[RFC v.2] Extend wl_surface protocol
ppaalanen at gmail.com
Tue Nov 12 07:25:46 PST 2013
On Mon, 11 Nov 2013 21:42:01 +0000
Daniel Stone <daniel at fooishbar.org> wrote:
> On 11 November 2013 15:41, Pekka Paalanen <ppaalanen at gmail.com> wrote:
> >> <request name="destroy" type="destructor">
> >> <description summary="remove buffer_queue interface">
> >> The buffer_queue interface is removed from the buffer_queue-enabled
> >> surface.
> > This could also mention, that the queue is emptied first, and release
> > and presentation feedback events are emitted as usual. Can describe it
> > as an implicit "clear" request.
> Hm, I'd prefer an explicit clear/flush request, than suggesting people
> repeatedly destroy and recreate queue objects.
There already is one. I just thought it would be good to fully describe
what destroy does. Destroy works as if you sent a "clear" request first.
> >> Note that presentation time only tells client when the compositor presen-
> >> ted the buffer to display hardware, not when the buffer was turned into
> >> light (actually displayed on screen) by this hardware. As there could
> >> be anything displaying those buffers, from very fast, low-latency
> >> computer monitors to slow, hi-latency HDMI TV screens, it is the client's
> >> responsibility to make sure it knows what display hardware is currently
> >> connected and what is its latency.
> > Do people agree with this definition?
> > I assume it means when the gfx card starts to emit the pixels to the
> > physical wire.
> > Or should we allow the compositor to factor in the possible information
> > from the monitor about its latency?
> > I'm kind of thinking that we should. If a monitor does not tell its
> > latency, and the user can see it, the compositor could allow the user
> > to configure an assumed latency. Perhaps even measured by the user.
> > Or is that something that should be (or even already is?) configured in
> > the drivers, so they already give out the "turns into light" time?
> > Also, the presentation timestamp can only be given wrt. one output. If
> > the surface spans several outputs, the compositor chooses one to sync
> > to.
> Actually, I think the definition there is good, if perhaps a little
> unclear. The compositor should make its best effort to determine
> exactly when the buffer hits the screen, but that's it. If we specify
> that the time is kernel submission rather than display, then that
> sucks if we know when it was actually displayed. OTOH, if we specify
> it's exactly when it's displayed, systems which can't work that out
> will technically be non-conformant.
My question was, what does "display" mean? Is it when the signal exits
the computer, or when the TV turns it into light? Which way should it be
> For cases like HDMI, the CEA chunk of the EDID does actually allow it
> to specify an optional latency, so that could be good to use. (And
> hope to hell whatever's doing your HDMI audio takes note of that too.)

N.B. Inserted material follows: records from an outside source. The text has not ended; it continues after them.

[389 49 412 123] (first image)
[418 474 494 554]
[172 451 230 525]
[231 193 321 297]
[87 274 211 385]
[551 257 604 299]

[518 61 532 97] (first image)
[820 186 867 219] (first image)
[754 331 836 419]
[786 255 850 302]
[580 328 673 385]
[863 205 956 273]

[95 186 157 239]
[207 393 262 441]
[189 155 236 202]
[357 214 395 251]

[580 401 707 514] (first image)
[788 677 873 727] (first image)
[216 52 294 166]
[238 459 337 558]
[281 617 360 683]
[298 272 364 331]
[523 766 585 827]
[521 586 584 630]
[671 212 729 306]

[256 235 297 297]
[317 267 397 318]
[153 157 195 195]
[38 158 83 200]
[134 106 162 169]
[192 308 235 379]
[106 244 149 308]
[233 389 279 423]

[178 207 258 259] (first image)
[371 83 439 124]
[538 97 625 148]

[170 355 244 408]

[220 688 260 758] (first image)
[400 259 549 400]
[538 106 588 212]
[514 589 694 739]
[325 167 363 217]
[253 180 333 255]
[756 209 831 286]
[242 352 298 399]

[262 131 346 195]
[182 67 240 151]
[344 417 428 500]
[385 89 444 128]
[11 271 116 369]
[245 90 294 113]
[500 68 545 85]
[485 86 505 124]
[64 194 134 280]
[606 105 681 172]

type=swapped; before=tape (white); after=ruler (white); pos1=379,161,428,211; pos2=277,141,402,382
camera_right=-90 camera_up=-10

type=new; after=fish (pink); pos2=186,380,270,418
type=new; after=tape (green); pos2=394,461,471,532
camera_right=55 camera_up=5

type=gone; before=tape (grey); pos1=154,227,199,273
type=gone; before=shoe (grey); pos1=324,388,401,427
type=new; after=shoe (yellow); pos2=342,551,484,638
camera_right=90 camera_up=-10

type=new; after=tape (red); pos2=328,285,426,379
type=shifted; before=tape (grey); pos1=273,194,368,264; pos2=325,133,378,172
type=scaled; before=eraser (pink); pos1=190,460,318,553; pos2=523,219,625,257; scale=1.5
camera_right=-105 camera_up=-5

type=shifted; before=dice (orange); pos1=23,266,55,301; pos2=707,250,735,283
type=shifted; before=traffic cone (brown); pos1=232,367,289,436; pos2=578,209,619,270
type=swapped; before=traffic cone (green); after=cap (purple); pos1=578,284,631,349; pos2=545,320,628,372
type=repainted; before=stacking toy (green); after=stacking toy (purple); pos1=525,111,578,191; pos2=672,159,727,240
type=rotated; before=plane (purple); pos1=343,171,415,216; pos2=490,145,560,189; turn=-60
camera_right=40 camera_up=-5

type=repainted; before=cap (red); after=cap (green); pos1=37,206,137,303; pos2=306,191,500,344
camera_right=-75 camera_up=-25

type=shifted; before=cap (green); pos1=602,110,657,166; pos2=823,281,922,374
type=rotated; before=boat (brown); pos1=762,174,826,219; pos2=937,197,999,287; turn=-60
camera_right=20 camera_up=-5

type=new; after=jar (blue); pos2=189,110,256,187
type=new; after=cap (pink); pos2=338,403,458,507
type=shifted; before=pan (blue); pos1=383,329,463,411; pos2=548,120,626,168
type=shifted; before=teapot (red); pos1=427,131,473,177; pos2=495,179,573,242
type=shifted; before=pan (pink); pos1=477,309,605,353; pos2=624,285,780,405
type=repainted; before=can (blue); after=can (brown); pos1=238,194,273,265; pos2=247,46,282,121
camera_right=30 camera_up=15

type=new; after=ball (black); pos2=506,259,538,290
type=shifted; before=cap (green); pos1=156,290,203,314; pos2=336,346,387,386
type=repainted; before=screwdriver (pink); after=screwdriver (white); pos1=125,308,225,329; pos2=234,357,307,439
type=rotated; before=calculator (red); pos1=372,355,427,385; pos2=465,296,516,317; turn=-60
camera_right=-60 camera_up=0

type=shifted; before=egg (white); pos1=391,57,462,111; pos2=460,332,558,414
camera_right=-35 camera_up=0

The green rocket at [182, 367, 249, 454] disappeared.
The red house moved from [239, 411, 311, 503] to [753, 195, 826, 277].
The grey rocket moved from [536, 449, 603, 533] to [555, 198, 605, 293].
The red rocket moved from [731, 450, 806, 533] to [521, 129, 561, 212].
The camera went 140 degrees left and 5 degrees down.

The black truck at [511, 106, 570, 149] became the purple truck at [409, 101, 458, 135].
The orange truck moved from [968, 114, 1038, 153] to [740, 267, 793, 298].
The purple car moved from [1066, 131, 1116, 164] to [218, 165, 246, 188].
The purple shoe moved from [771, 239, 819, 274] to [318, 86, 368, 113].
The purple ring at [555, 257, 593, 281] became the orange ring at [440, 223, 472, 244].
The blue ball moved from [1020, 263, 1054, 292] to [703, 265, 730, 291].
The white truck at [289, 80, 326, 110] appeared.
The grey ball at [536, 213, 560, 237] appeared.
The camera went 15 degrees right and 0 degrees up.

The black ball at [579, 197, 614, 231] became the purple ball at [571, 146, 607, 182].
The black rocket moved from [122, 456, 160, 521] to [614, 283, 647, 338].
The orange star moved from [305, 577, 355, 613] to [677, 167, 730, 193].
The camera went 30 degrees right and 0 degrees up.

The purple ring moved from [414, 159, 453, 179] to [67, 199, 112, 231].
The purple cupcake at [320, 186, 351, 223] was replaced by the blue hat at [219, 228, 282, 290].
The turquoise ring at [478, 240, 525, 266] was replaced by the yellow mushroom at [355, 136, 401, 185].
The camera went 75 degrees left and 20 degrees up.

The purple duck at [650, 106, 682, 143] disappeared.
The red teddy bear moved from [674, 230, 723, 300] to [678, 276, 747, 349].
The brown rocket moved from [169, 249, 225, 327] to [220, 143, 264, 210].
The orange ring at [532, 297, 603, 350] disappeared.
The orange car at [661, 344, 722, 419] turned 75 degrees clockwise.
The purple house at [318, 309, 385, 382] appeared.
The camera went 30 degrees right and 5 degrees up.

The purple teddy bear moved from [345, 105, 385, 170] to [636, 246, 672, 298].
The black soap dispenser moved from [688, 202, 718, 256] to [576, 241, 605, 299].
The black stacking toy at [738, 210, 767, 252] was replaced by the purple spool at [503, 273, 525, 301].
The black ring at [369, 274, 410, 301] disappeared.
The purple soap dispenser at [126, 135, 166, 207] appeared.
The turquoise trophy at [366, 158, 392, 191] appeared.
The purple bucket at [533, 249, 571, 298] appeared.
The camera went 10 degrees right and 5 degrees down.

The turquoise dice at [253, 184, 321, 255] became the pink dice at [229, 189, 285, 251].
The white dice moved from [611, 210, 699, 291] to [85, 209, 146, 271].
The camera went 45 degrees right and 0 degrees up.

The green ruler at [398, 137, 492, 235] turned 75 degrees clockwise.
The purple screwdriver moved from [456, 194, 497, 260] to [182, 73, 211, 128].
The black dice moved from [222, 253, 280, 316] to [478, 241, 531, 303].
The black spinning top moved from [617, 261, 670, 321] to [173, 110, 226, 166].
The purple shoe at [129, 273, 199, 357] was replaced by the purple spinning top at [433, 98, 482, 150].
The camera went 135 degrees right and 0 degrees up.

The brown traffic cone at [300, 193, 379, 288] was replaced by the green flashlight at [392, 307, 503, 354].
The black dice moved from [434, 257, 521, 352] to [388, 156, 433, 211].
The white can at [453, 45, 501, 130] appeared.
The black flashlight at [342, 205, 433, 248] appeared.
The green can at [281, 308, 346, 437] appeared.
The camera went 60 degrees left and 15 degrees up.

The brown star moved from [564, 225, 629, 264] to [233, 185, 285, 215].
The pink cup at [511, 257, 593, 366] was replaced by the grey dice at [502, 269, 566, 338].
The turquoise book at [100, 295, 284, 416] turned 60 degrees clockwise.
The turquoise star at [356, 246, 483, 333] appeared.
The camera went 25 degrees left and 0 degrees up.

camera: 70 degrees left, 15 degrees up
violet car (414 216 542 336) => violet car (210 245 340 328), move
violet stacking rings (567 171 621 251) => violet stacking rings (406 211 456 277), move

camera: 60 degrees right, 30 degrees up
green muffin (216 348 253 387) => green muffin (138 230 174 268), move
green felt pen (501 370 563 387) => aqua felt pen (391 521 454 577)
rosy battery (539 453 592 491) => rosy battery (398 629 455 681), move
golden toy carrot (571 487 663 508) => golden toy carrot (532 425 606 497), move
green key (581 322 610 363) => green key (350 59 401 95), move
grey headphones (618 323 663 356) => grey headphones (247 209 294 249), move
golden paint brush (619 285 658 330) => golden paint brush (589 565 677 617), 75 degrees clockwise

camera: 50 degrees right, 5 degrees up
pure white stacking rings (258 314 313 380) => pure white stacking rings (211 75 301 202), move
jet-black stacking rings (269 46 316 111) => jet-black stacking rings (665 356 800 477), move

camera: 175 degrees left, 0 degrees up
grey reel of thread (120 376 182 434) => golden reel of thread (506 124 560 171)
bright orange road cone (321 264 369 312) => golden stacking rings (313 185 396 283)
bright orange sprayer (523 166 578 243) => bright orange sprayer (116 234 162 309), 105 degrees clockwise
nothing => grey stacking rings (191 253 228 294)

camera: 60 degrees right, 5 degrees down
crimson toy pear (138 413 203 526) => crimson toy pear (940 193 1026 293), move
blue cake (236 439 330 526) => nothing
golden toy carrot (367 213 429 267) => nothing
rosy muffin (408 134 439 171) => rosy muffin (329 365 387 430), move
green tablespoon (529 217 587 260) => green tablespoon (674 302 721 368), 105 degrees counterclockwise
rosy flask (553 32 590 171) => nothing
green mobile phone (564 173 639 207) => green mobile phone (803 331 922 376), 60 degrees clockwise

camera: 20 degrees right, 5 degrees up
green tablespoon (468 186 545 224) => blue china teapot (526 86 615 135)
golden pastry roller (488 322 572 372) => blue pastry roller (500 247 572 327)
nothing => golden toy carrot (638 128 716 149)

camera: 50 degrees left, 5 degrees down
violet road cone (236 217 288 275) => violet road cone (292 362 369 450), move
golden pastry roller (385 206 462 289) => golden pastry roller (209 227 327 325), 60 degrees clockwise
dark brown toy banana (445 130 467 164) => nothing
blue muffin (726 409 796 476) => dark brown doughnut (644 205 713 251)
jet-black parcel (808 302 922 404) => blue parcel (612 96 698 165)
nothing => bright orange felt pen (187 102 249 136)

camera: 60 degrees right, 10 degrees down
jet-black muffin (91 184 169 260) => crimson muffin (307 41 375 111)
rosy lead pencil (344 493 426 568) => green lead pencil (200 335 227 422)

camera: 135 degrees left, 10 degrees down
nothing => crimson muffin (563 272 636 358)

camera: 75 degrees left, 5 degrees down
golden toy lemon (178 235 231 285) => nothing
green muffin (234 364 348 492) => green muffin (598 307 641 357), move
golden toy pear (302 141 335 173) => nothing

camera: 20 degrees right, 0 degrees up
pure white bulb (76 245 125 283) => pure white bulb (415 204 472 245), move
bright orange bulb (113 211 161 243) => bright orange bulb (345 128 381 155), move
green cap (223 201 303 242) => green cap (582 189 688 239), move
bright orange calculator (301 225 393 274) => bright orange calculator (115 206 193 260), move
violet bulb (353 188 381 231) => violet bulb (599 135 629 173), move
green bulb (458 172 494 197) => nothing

> Either way, if the user's observing additional latency, they'll have
> to tweak things, but I'd rather that offset be applied in the media
> player (all of which already have tweaks for this) than attempting to
> shove it in the protocol. (Having it global would ruin things for
> everyone, so it'd have to be per-object, in which case, eh, just do it
> yourself ...)
I never meant that number to go into the protocol, or to clients.
> Of course, there's nothing precluding the compositor itself from being
> able to configure a constant latency, for people shipping devices with
> a known predictable offset.
That's what I meant. The compositor can add a pre-configured value to
all page flip timestamps coming from the kernel.
And the pre-configured value could be given by the user (a person, not
a software component) via some fancy display configuration GUI, if he
has some means to determine it.
But all this is possible only, if we define the timestamp to correspond
to the time when the pixels turn into light, not when they enter the
HDMI cable. So that would need changing in the proposal wording.